1. Make the Template
Use a quarter circle ruler, plate or lid to trace an 8″ circle onto a piece of freezer paper. Trim the paper with scissors or a rotary cutter.
Pro Tip: If you’re using a ruler, fold the paper in half, then in half again. Trace the quarter circle onto the paper.
2. Cut the Circles
With your freezer paper template unfolded, use a hot, dry iron to press it to a fabric square. Cut around the paper. Repeat until all seven fabrics have been cut into circles.
Pro Tip: To speed up the cutting process, layer three or four fabric squares and cut them all at once.
Set aside one of your fabrics to use as the backing. Fold and press the other six circles in half, wrong sides together.
4. Add the Rickrack
Cut a length of rickrack so it fits around the perimeter of your backing fabric (on the right side). Pin in place. Stitch ⅛” (or less) around the edge of the backing circle to secure the rickrack in place. Overlap the ends and trim them after the border is stitched into place.
Good to Know: The stitching line should be so close to the edge that it’ll be inside the seam allowance and invisible when the mug rug is finished.
5. Layer the Circles
Place the first pressed circle (still folded in half) on top of the background circle. The background piece should be right-side up, with the rickrack facing up. The pressed circle will have right sides facing out. The raw edges should be lined up exactly on top of one another.
Add the second folded circle in the same manner. Rotate this fabric so it’s about ⅓ of the way down on the first fabric, revealing a pie-shaped wedge of the first fabric. This doesn’t need to be precise — you can always adjust later. But make sure your raw edges remain aligned.
Add the third folded circle just as you added the second. Place it so the wedges of the first and second fabrics are about the same size.
Layer the fourth folded circle on top of the others. This will cover your background fabric from view.
Layer the next folded circle on top, then lift up the first wedge to tuck the fourth folded circle underneath.
Add the last folded circle the same way, lifting the first two folded circles to tuck it underneath. As always, make sure the raw edges are perfectly aligned and that all wedges are about the same size. Make any necessary adjustments.

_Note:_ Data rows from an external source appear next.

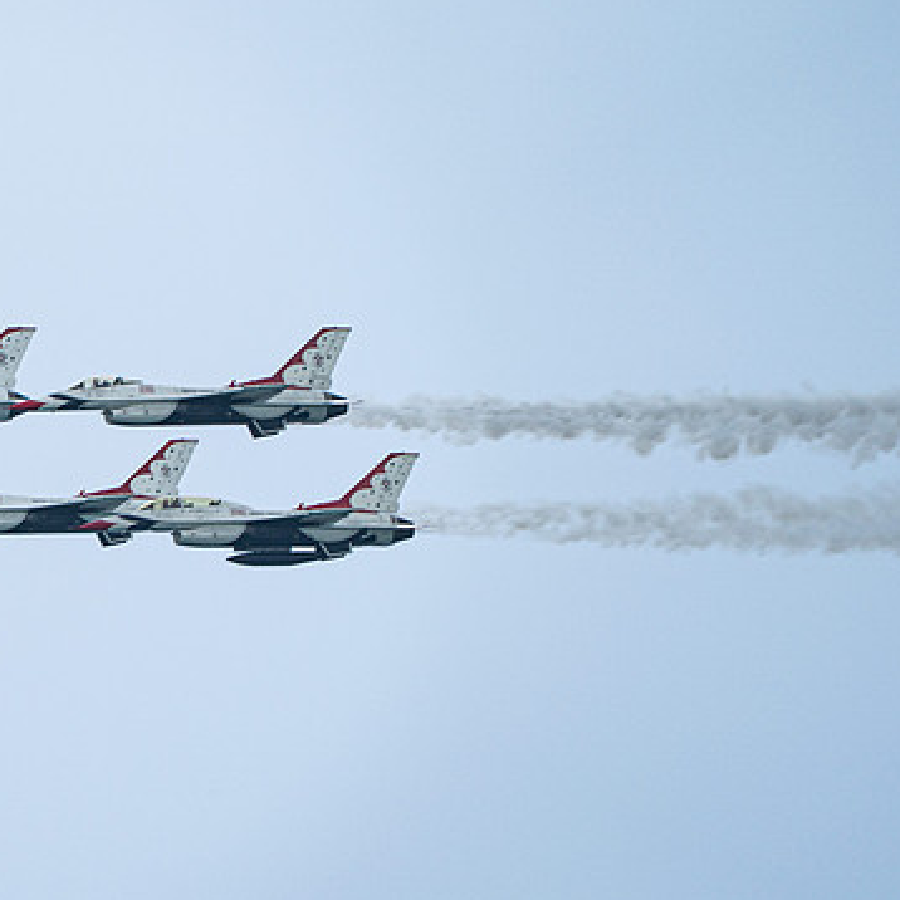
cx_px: -40
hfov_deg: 2.4
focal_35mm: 727
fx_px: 21385
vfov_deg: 2.4
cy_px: 478
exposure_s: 1/1250
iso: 640
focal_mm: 400
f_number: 9
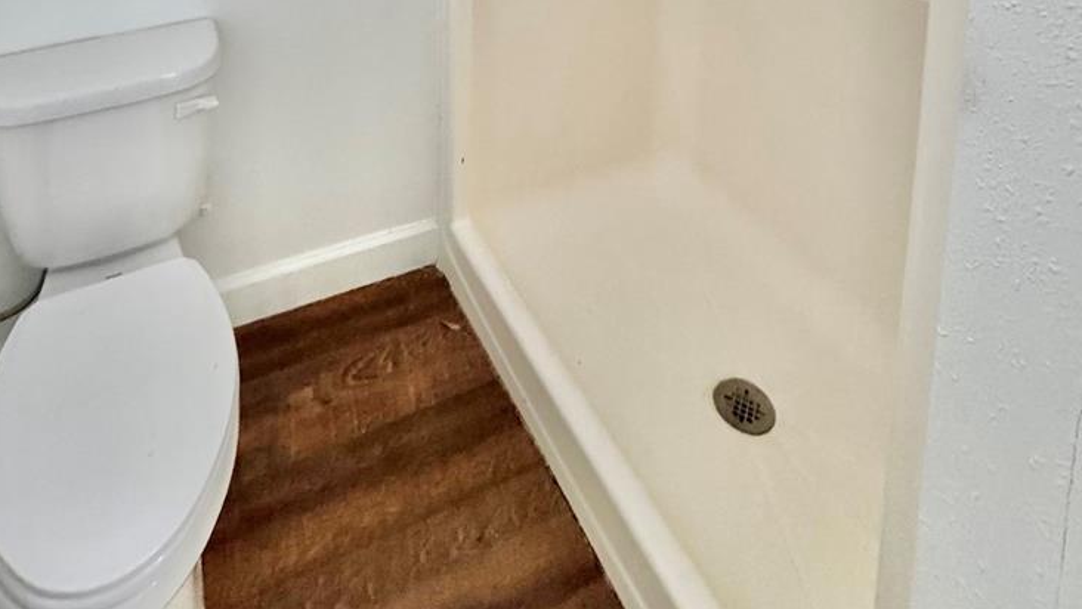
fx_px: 717
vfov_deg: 31.7
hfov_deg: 73.1
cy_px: -229
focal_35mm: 25
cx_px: 423
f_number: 2.2
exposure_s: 1/66
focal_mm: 2.22
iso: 320
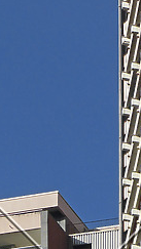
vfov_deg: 6.3
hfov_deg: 3.6
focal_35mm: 342
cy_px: 289
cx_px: 80
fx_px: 2269
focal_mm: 20.6
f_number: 5.3
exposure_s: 1/640
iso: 100
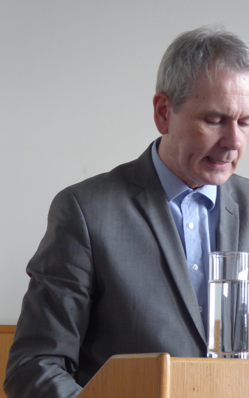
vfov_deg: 17.5
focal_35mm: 119
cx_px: 247
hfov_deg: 10.9
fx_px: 1292
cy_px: 199
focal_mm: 15
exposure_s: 1/8
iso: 250
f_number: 4.8
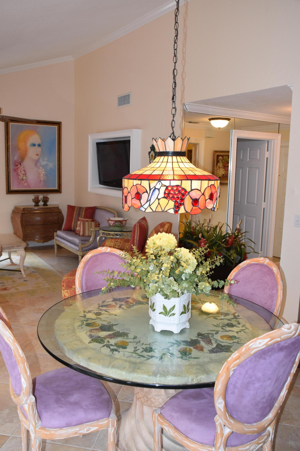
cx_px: 150
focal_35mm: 33
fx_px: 413
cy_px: 226
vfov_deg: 57.2
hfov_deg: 40.0
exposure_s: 1/80
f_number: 4.5
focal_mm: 22
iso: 800
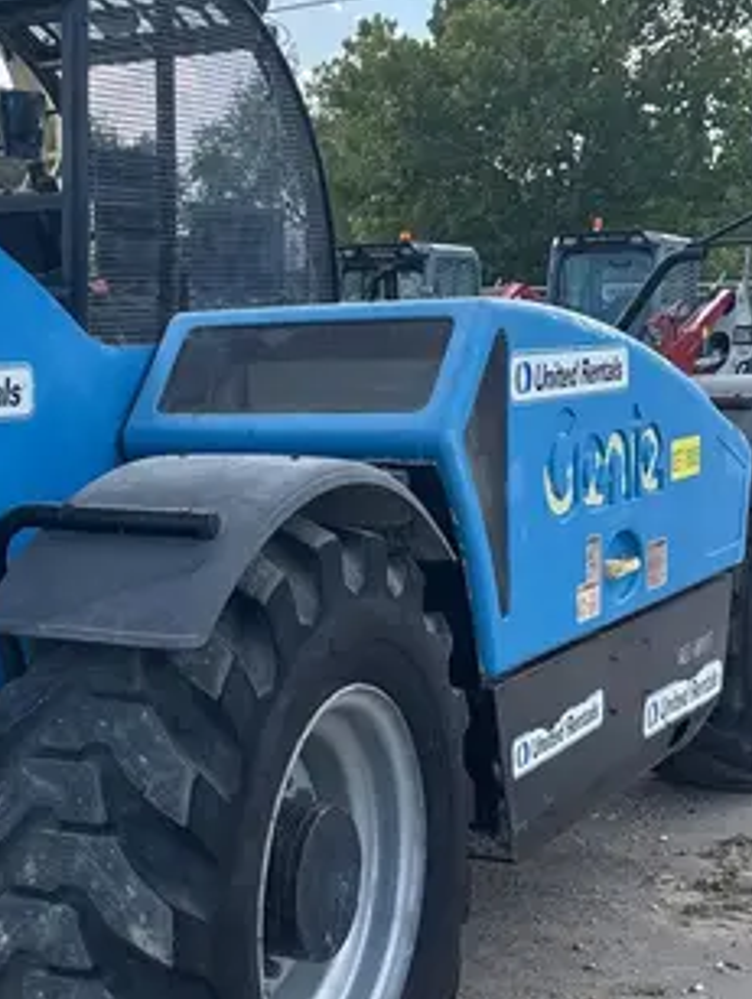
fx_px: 1792
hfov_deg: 23.1
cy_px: 581
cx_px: 72
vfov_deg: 31.1
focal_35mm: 62
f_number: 1.6
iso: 50
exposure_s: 1/887
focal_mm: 5.96
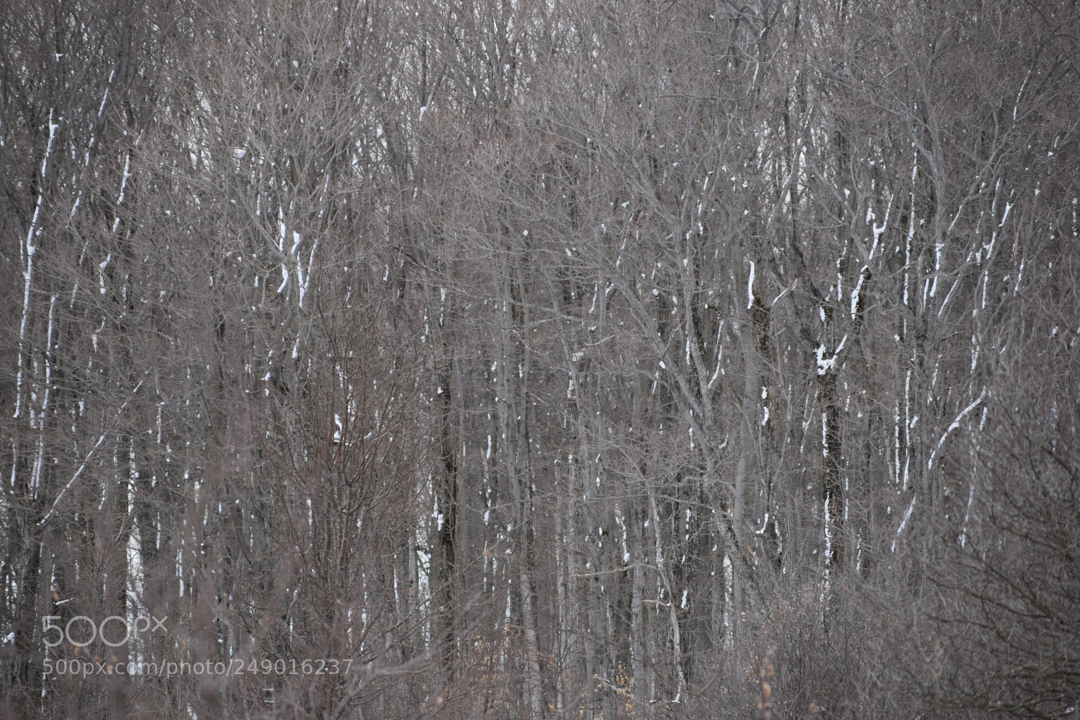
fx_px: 9450
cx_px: 540
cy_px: 360
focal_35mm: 315
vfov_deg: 4.4
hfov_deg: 6.5
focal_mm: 210
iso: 320
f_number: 5.6
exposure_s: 1/500
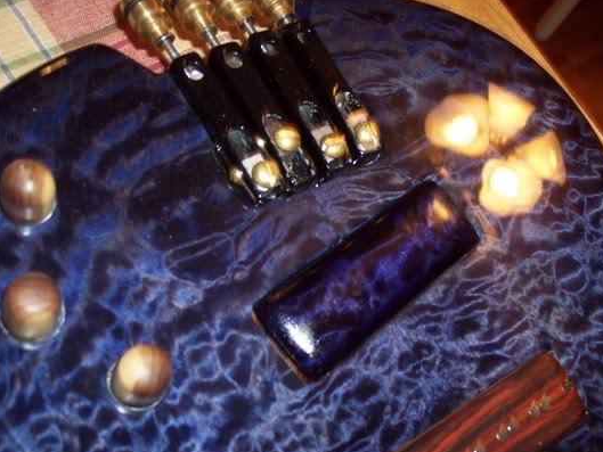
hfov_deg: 41.0
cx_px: 361
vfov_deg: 31.5
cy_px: 269
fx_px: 801
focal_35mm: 46
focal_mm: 8
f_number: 2.8
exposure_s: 1/30
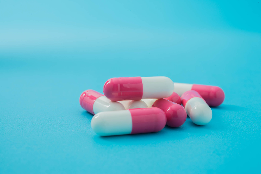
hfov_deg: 33.4
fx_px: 435
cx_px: 130
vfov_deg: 22.6
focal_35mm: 60
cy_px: 87
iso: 125
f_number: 20
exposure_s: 1/125
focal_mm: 60
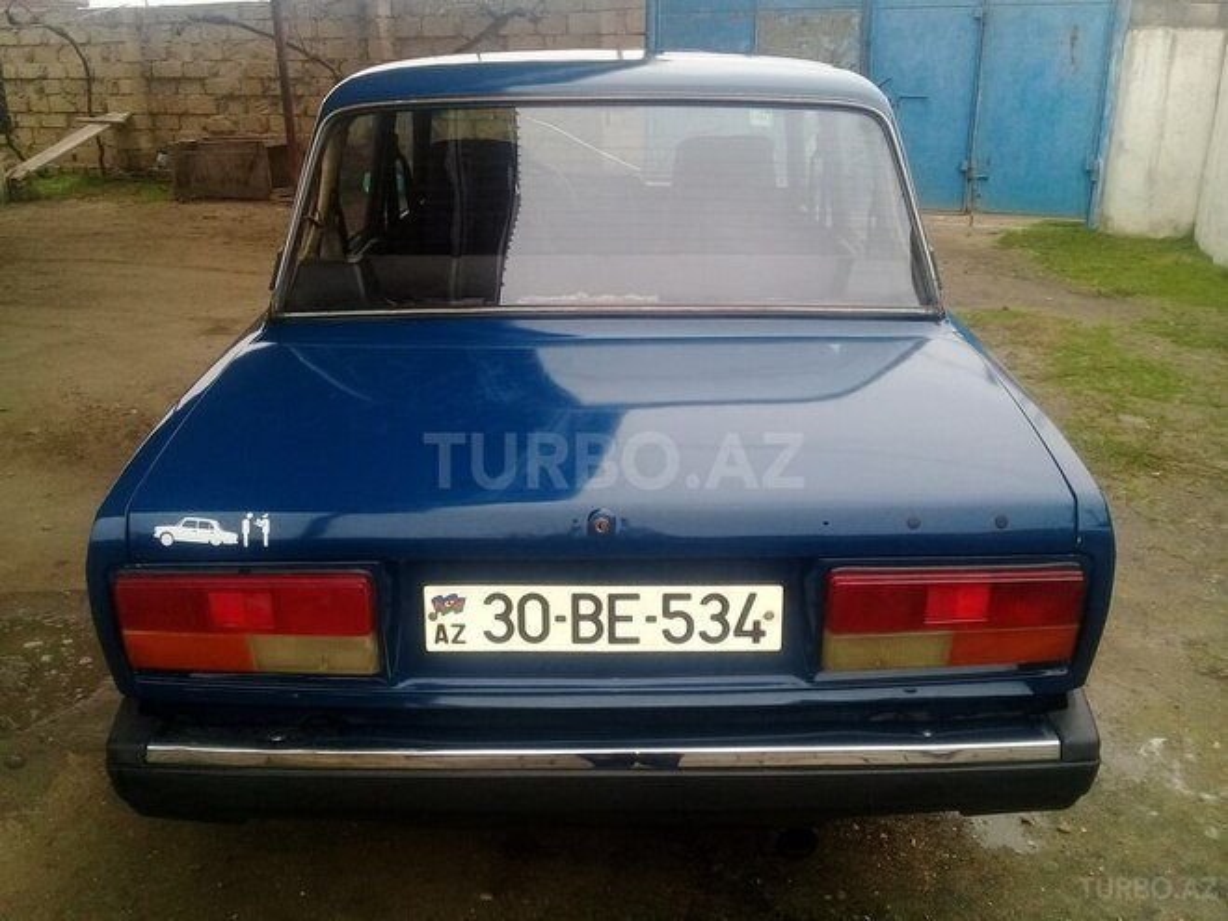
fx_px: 1100
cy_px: 460
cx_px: 614
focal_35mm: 31
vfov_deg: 45.4
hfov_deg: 58.4
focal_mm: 3.3
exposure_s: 1/185
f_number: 2.2
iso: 64
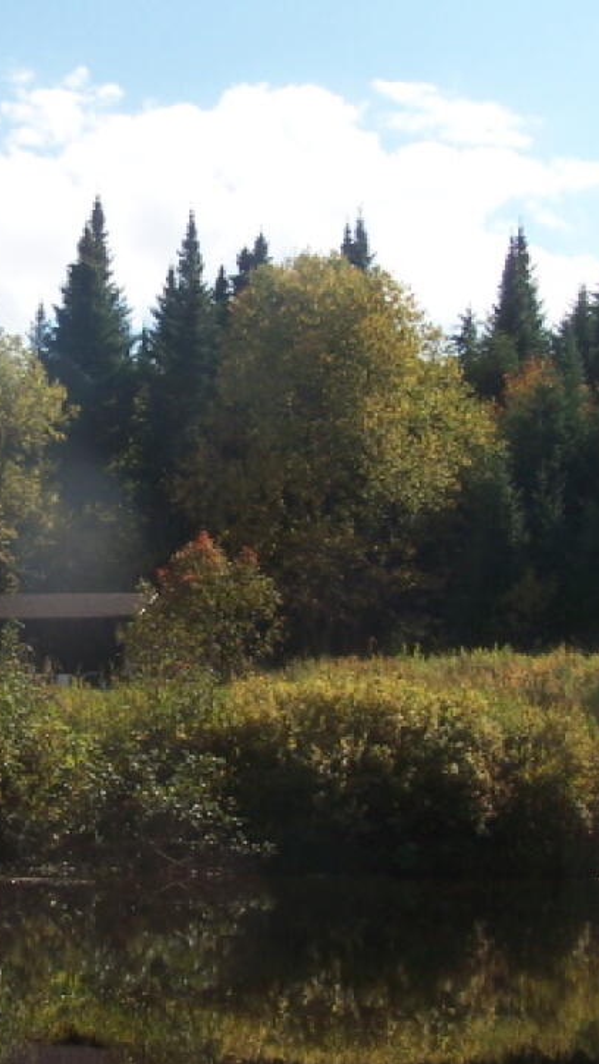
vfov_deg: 27.2
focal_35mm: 78
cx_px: 72
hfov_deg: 15.3
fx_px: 2202
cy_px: 567
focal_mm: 6.3
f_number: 4
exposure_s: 1/800
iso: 80
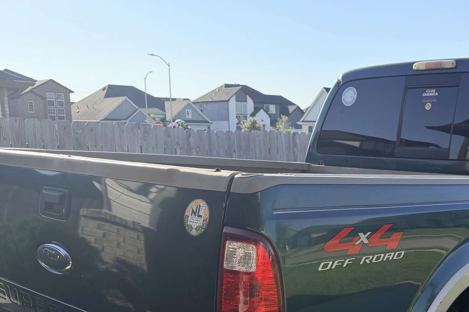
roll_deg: -0.6
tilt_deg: -14.0
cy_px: 282
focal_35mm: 47
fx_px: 612
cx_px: 333
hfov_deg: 41.1
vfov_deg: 27.6
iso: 100
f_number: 1.78
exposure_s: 1/3145
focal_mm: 6.76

When everything looks good, pin around the mug rug to secure the edges and layers.
Using a ¼” seam allowance, sew around the entire outside of the circle. Make sure the layers don’t shift while you sew.
When you flip the mug rug over, the back will look like the image above. Notice the basting seam from the rickrack is closer to the edge than the sewing seam. This means the basting seam is hidden in the seam allowance.
Once the edges are sewn, push the backing through the center where all the folded circles meet. This will turn the mug rug right-side out. Press it flat.
Choose a decorative stitch, like a cross-stitch, and add it about ½” away from the finished rickrack edge. This will reduce bulk and keep the mug rug flat and secure.